Il s’arrête, à distance, dix mètres, de moi. Prudemment ?
« Bonjour
Mademoiselle.
-Bonjour Monsieur.
-C’est vous Sophie Perrin ?
-Oui.
-Qu’est-ce
que vous faites là encore ?
-Je
suis dans l’université. Et j’informe les gens. »
Le
vigile, l’air mi-surpris, mi-dubitatif : « Vous informez les
gens ? »
Moi,
lui tendant un tract : « tenez »
Le
vigile, poliment : « Non, merci, je l’ai déjà »
Moi :
« bon ». Puis, réalisant qu’il me parle toujours depuis une distance (de
sécurité ?) de dix mètres, pas moins : « vous savez, je ne mords
pas, je ne griffe pas, je…ne taze pas, je ne matraque pas, on peut m’approcher
sans danger en principe : comme vous. D’accord ? »
Le
vigile, d’un ton très réservé : « moi, je travaille ».
Moi,
du même ton que lui : « moi aussi d’une certaine manière. Mais pas de
la même »
Le
vigile s’est – enfin… - approché à distance de conversation normale. Il reste
sceptique sur nos points communs : « Vous, c’est pas du
travail ».
Moi : « ben, si, informer les gens, c’est du boulot »
Il
me demande ce que c’est, cette action « d’information », exactement.
Comme je n’ai rien à cacher, parce que je ne fais rien d’illicite depuis trois
ans, je lui réponds : « là en l’occurrence mon objectif c’est
d’informer les gens qui sortent du CA »
Le
vigile : « Du CA ? »
Moi :
« Je n’envahis pas le CA, simplement, j’informe : je pense que c’est
une action qui peut faire consensus et ne pose pas de problème ? »
Le
vigile marque un temps de silence, d’hésitation, avant de me répondre :
« Je sais pas…je ne partage pas votre avis, forcément. »

Consigne: Dans le texte sélectionné, à quelle distance de la personne qui raconte le vigile s'arrête-t-il d'abord ?

Enregistrements contenus dans un jeu de données:
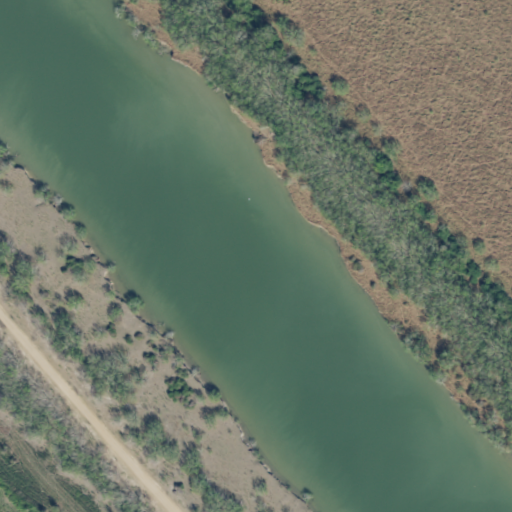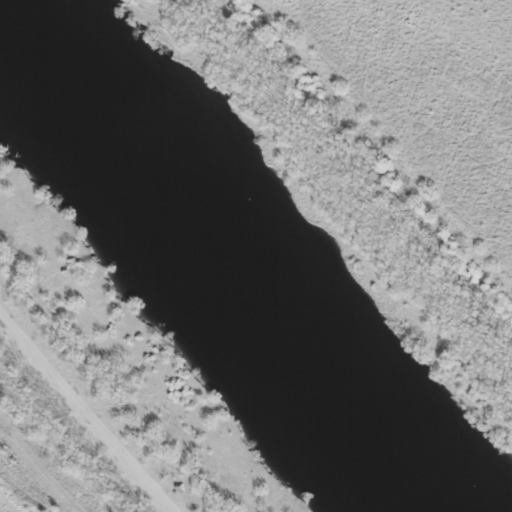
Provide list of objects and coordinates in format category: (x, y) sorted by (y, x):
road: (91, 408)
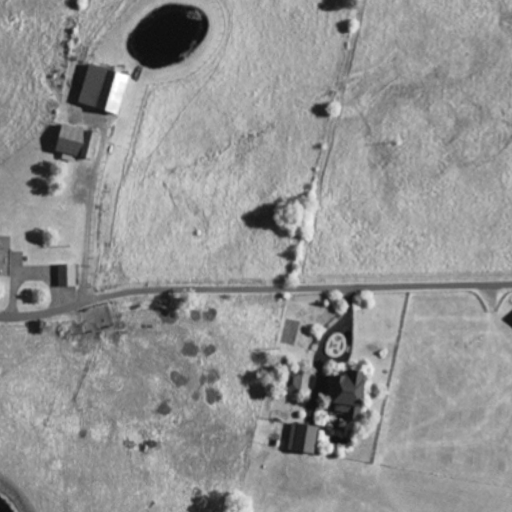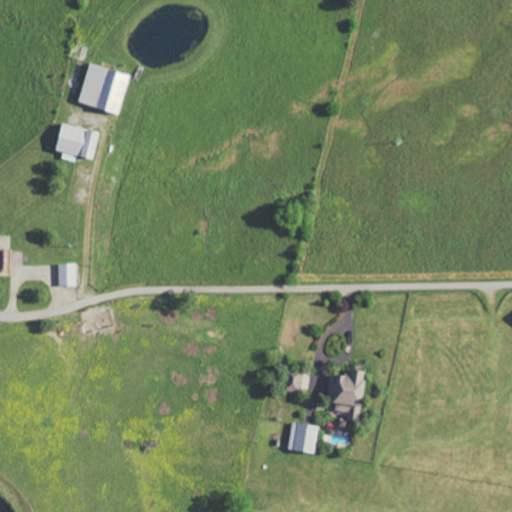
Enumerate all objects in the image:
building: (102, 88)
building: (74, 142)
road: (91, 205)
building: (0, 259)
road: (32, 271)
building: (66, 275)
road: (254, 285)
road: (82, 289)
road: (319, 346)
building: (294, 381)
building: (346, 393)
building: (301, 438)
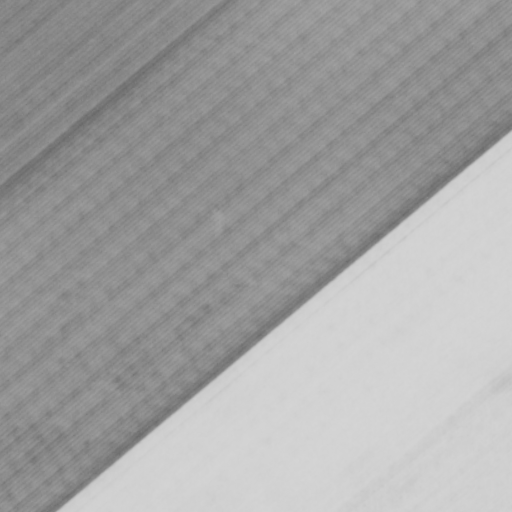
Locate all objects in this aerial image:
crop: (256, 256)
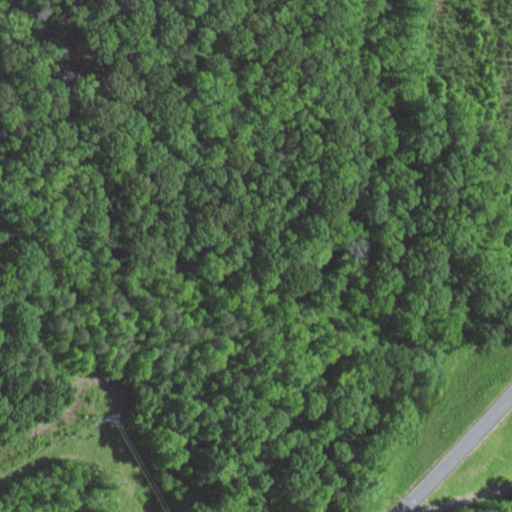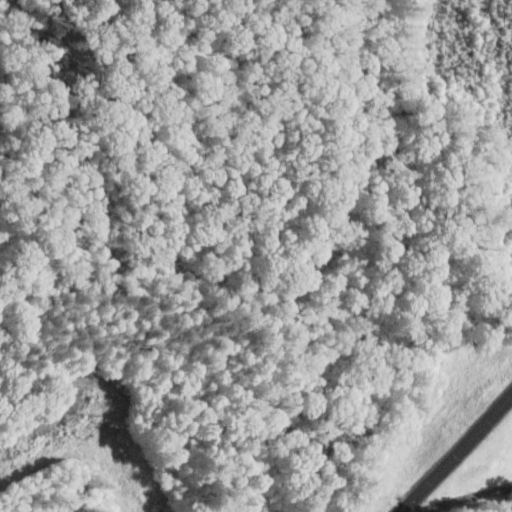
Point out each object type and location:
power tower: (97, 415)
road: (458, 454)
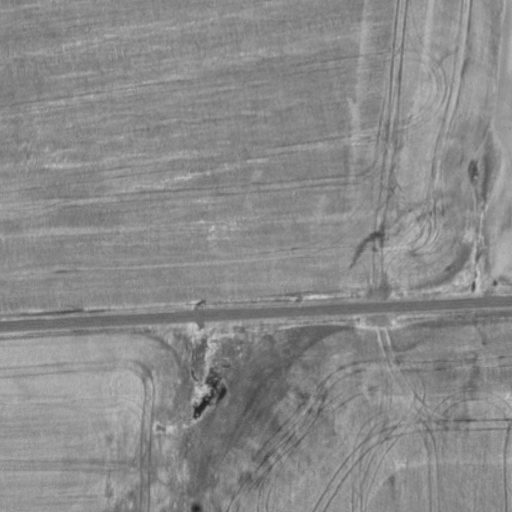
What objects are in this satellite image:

Réponse ci-dessous: Il s'arrête à dix mètres.